What is needed → Set down exactly the lines in the records below that run from the line with "pada silinder dapat menggunakan teknologi" to the line with "le développement ou", inclusive, and nothing more.

Items from a data source →
⁂

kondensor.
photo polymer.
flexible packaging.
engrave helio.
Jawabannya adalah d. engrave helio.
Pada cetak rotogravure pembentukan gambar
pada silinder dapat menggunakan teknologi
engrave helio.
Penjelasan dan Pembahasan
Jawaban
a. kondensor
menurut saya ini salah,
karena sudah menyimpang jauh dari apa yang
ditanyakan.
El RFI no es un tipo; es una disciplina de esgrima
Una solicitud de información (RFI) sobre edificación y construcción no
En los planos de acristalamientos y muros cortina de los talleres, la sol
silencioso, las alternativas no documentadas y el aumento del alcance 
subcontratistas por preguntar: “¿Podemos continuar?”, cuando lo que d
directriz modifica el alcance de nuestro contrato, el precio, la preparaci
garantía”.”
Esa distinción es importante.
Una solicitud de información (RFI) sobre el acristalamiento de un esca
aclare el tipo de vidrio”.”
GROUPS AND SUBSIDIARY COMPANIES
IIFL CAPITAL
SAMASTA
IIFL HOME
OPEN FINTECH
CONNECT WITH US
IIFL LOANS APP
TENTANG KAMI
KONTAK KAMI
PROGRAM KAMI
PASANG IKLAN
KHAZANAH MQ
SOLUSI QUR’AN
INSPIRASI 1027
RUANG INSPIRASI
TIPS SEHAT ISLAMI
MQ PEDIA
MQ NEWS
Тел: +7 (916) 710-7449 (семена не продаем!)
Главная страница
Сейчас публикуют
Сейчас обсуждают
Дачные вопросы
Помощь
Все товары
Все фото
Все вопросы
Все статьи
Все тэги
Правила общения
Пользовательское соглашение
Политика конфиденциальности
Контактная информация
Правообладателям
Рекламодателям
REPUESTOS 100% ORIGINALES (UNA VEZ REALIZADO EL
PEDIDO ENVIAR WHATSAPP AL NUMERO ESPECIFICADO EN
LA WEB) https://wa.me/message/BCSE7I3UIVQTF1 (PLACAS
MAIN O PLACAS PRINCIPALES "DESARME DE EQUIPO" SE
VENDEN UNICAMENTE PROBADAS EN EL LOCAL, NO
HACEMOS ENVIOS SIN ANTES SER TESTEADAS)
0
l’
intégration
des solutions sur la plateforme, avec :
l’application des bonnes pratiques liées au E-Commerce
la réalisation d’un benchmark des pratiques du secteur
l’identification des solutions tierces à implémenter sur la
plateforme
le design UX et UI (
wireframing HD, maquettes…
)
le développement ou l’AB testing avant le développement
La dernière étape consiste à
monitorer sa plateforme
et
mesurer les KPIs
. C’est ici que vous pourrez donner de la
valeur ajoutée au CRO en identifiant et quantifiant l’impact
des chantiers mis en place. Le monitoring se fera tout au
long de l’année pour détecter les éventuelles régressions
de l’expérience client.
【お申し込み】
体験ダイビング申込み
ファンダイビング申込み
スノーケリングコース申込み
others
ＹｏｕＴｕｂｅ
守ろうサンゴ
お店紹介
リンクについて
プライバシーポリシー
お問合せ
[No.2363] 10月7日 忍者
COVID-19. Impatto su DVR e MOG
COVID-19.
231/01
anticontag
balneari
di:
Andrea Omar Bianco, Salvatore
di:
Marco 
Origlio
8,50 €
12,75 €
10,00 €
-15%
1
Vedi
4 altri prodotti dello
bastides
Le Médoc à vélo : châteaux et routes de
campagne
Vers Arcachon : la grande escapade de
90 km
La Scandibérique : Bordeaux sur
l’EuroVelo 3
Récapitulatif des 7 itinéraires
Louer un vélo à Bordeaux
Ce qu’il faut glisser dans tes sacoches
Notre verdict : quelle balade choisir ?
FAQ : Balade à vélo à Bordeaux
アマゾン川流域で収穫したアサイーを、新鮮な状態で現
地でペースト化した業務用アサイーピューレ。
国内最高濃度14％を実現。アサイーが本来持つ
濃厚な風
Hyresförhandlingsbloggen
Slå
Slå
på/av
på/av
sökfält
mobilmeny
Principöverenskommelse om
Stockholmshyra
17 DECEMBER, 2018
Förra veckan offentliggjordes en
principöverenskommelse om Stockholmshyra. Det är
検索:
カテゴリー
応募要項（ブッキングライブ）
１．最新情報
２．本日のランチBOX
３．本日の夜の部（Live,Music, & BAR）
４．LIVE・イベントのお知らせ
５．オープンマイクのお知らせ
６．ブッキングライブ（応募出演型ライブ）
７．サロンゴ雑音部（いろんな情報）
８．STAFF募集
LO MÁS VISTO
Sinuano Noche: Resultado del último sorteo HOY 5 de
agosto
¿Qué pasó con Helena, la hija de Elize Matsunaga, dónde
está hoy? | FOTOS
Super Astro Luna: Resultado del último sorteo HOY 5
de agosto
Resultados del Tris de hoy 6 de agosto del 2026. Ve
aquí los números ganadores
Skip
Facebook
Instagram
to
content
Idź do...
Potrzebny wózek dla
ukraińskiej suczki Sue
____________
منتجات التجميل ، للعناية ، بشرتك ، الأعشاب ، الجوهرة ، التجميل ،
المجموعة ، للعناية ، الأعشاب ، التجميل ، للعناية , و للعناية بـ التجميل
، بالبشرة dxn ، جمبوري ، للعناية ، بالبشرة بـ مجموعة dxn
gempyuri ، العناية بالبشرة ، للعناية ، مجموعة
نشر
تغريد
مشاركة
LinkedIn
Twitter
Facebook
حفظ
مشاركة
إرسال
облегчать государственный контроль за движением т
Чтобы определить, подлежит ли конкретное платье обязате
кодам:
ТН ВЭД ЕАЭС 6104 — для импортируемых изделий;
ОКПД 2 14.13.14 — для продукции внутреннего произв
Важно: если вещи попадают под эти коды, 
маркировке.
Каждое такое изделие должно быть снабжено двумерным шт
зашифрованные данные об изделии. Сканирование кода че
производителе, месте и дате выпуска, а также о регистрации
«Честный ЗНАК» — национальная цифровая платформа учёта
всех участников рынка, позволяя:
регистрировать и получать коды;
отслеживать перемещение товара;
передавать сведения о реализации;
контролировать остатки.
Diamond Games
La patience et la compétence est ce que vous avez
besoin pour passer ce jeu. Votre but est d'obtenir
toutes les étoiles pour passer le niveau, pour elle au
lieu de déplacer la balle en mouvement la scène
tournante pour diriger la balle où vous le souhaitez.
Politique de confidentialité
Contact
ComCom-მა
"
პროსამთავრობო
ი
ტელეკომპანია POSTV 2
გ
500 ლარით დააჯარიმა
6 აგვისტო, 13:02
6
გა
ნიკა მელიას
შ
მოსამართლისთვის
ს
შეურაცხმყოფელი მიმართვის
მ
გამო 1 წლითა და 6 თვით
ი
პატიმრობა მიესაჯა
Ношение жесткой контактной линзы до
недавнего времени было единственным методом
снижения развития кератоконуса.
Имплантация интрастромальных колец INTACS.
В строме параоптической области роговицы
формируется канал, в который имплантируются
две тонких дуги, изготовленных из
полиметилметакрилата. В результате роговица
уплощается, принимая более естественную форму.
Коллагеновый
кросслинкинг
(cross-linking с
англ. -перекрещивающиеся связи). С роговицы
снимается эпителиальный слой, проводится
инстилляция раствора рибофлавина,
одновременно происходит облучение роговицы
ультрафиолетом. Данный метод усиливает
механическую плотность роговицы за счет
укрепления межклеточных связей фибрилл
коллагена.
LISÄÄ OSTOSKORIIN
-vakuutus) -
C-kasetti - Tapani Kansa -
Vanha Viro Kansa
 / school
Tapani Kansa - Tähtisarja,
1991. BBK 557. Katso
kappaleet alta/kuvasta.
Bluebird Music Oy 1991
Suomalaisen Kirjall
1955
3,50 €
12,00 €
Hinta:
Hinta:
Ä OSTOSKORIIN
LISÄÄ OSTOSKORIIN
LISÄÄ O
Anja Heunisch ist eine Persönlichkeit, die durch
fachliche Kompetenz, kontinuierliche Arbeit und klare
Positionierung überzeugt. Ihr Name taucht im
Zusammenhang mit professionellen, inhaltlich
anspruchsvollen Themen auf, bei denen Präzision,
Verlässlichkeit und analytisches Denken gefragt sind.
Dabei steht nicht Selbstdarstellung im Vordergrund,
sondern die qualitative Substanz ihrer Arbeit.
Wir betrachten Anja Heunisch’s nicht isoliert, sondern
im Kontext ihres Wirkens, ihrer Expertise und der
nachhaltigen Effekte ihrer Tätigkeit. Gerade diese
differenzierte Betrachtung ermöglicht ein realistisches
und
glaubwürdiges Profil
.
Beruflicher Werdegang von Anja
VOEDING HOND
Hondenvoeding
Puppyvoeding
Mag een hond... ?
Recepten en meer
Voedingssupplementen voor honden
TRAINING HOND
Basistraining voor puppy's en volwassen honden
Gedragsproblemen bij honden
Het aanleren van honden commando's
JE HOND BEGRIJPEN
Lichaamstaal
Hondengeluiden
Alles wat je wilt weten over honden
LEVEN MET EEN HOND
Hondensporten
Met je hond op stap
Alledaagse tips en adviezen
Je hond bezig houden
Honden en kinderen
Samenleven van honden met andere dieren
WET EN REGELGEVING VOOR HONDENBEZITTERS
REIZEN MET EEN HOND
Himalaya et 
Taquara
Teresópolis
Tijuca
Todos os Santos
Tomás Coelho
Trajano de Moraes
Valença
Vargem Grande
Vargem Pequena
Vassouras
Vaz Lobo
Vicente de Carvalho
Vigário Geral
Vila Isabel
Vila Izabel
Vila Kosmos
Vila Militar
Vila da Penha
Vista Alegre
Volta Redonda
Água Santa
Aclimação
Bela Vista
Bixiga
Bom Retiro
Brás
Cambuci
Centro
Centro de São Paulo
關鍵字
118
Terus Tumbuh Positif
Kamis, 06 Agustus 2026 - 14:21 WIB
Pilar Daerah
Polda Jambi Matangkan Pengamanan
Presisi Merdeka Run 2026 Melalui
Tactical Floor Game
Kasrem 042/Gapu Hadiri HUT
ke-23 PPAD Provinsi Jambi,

⁂

Answer below →
pada silinder dapat menggunakan teknologi
engrave helio.
Penjelasan dan Pembahasan
Jawaban
a. kondensor
menurut saya ini salah,
karena sudah menyimpang jauh dari apa yang
ditanyakan.
El RFI no es un tipo; es una disciplina de esgrima
Una solicitud de información (RFI) sobre edificación y construcción no
En los planos de acristalamientos y muros cortina de los talleres, la sol
silencioso, las alternativas no documentadas y el aumento del alcance 
subcontratistas por preguntar: “¿Podemos continuar?”, cuando lo que d
directriz modifica el alcance de nuestro contrato, el precio, la preparaci
garantía”.”
Esa distinción es importante.
Una solicitud de información (RFI) sobre el acristalamiento de un esca
aclare el tipo de vidrio”.”
GROUPS AND SUBSIDIARY COMPANIES
IIFL CAPITAL
SAMASTA
IIFL HOME
OPEN FINTECH
CONNECT WITH US
IIFL LOANS APP
TENTANG KAMI
KONTAK KAMI
PROGRAM KAMI
PASANG IKLAN
KHAZANAH MQ
SOLUSI QUR’AN
INSPIRASI 1027
RUANG INSPIRASI
TIPS SEHAT ISLAMI
MQ PEDIA
MQ NEWS
Тел: +7 (916) 710-7449 (семена не продаем!)
Главная страница
Сейчас публикуют
Сейчас обсуждают
Дачные вопросы
Помощь
Все товары
Все фото
Все вопросы
Все статьи
Все тэги
Правила общения
Пользовательское соглашение
Политика конфиденциальности
Контактная информация
Правообладателям
Рекламодателям
REPUESTOS 100% ORIGINALES (UNA VEZ REALIZADO EL
PEDIDO ENVIAR WHATSAPP AL NUMERO ESPECIFICADO EN
LA WEB) https://wa.me/message/BCSE7I3UIVQTF1 (PLACAS
MAIN O PLACAS PRINCIPALES "DESARME DE EQUIPO" SE
VENDEN UNICAMENTE PROBADAS EN EL LOCAL, NO
HACEMOS ENVIOS SIN ANTES SER TESTEADAS)
0
l’
intégration
des solutions sur la plateforme, avec :
l’application des bonnes pratiques liées au E-Commerce
la réalisation d’un benchmark des pratiques du secteur
l’identification des solutions tierces à implémenter sur la
plateforme
le design UX et UI (
wireframing HD, maquettes…
)
le développement ou l’AB testing avant le développement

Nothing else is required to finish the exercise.